Tasks and exercises
a – From the resampling article, reproduce the passage starting with "In his scheme, students" and going on through "and education communities.".
b – According to the resampling article, what made Julian L. Simon become convinced in 1967 that there had to be a better way to teach basic statistics? Answer in one to three sentences.

Extract Start Marker

Pick A Sample - Resampling

Note:  For information about software or other materials
mentioned here, please call 703-522-5410, or contact
stats@resample.com.

                               PICK A SAMPLE

                             by Ivars Peterson

                       _Science News_, July 27, 1991

    Few college students escape taking an introductory course in
statistics. But for many of these students, the lessons don't
seem to stick.  They remember the pain but not the substance.

    Such initial courses tend to turn students off, says Barbara
A. Bailar, executive director of the American Statistical
Association in Alexandria, Va.  To remedy the situation, she
says, "a lot of people are now trying to restructure that first
course in statistics."

    "We're trying to reform what we do so that we're not always
lecturing and the students just sitting there trying to
transcribe what we say into their notebooks," says David S. Moore
of Purdue University in West Lafayette, Ind., author of a number
of widely used statistics textbooks.  "Statistics teaching should
get students actively involved in working with data to discover
principles for themselves."

    The computer revolution has already wrought some salutary
changes.  New computer-based techniques, collectively known as
"resampling" have provided statisticians with innovative and
powerful methods of handling data.  At the same time, computers
have opened up novel approaches to teaching the basic concepts of
statistics.  These techniques promise to eliminate many of the
shoals encountered by novices venturing into statistical waters.

    One pioneer in computer-based approaches to statistical
education is not a statistician but an economist.  In 1967,
Julian L. Simon--now a professor of business administration at
the University of Maryland in College Park--became convinced
there had to be a better way to teach basic statistics.  This
realization was triggered by his discovery
that all four graduate students taking his course on research
methods in business had used "wildly wrong" statistical tests to
analyze data in their class projects.

    "The students had swallowed but not digested a bundle of
statistical ideas - which now misled them - taught by professors
who valued fancy mathematics even if useless or wrong," Simon
says.

    The experience led Simon to develop an alternative approach
to teaching statistics.  His method emphasizes intuitive
reasoning and involves using a computer to perform
experiments on the available data - a process known as
resampling - to get meaningful answers to statistical problems.
In his scheme, students avoid having to tangle with mysterious
formulas, cryptic tables and other forms of mathematical magic to
get their results.

    "The theory that's usually taught to elementary [statistics]
students is a watered-down version of a very complicated theory
that was developed in order to avoid a
great deal of numerical calculation," says statistician Bradley
Efron of Stanford University.  "It's really quite a hard theory,
and should be taught second, not first."

    Simon's resampling approach, refined over many years and
tested on a variety of students, is now starting to catch the
attention of that statistics and education communities.

    "With six or nine hours of instruction, students are
generally able to handle problems usually dealt with only in
advanced university courses," Simon says.  Moreover,
classroom surveys show that when his resampling techniques
replace conventional methods, students enjoy the subject much
more.

Extract End Marker
Raw data Start Marker

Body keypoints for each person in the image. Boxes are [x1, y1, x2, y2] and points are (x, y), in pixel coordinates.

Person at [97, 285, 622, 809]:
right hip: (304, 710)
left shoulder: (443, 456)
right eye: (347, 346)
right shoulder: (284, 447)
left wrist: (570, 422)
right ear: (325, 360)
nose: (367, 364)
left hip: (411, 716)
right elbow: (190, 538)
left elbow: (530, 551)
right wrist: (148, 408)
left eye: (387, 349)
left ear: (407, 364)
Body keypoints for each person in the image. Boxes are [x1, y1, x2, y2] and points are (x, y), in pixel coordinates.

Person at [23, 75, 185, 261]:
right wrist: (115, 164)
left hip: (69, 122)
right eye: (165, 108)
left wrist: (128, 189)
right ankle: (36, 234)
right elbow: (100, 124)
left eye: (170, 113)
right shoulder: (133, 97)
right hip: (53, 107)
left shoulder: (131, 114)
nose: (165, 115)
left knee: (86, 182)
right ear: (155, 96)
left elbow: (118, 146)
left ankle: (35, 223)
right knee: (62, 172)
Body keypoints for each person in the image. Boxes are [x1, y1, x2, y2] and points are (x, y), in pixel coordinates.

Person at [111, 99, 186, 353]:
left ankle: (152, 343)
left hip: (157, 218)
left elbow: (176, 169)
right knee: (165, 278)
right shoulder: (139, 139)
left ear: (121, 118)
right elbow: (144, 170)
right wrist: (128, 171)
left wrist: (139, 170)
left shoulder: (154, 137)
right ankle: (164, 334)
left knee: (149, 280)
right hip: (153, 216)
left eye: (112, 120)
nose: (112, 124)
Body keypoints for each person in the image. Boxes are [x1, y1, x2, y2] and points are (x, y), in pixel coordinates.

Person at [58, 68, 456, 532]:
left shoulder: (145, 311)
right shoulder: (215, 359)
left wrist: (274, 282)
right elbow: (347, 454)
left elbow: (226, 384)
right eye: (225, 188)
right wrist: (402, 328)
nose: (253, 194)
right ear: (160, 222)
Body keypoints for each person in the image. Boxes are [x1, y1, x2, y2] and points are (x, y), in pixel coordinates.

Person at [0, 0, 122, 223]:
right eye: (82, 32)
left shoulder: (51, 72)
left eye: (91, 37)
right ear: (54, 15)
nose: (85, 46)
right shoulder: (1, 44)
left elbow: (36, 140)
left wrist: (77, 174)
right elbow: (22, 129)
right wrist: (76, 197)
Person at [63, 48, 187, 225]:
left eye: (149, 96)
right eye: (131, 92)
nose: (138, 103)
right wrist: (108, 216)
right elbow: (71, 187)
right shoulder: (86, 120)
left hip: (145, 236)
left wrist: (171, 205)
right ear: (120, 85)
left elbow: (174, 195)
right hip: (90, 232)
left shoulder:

Raw data End Marker

Answers below
a –
In his scheme, students avoid having to tangle with mysterious
formulas, cryptic tables and other forms of mathematical magic to
get their results.

    "The theory that's usually taught to elementary [statistics]
students is a watered-down version of a very complicated theory
that was developed in order to avoid a
great deal of numerical calculation," says statistician Bradley
Efron of Stanford University.  "It's really quite a hard theory,
and should be taught second, not first."

    Simon's resampling approach, refined over many years and
tested on a variety of students, is now starting to catch the
attention of that statistics and education communities.

b – Simon reached this conclusion when he found that all four graduate students taking his course on research methods in business had used "wildly wrong" statistical tests to analyze data in their class projects.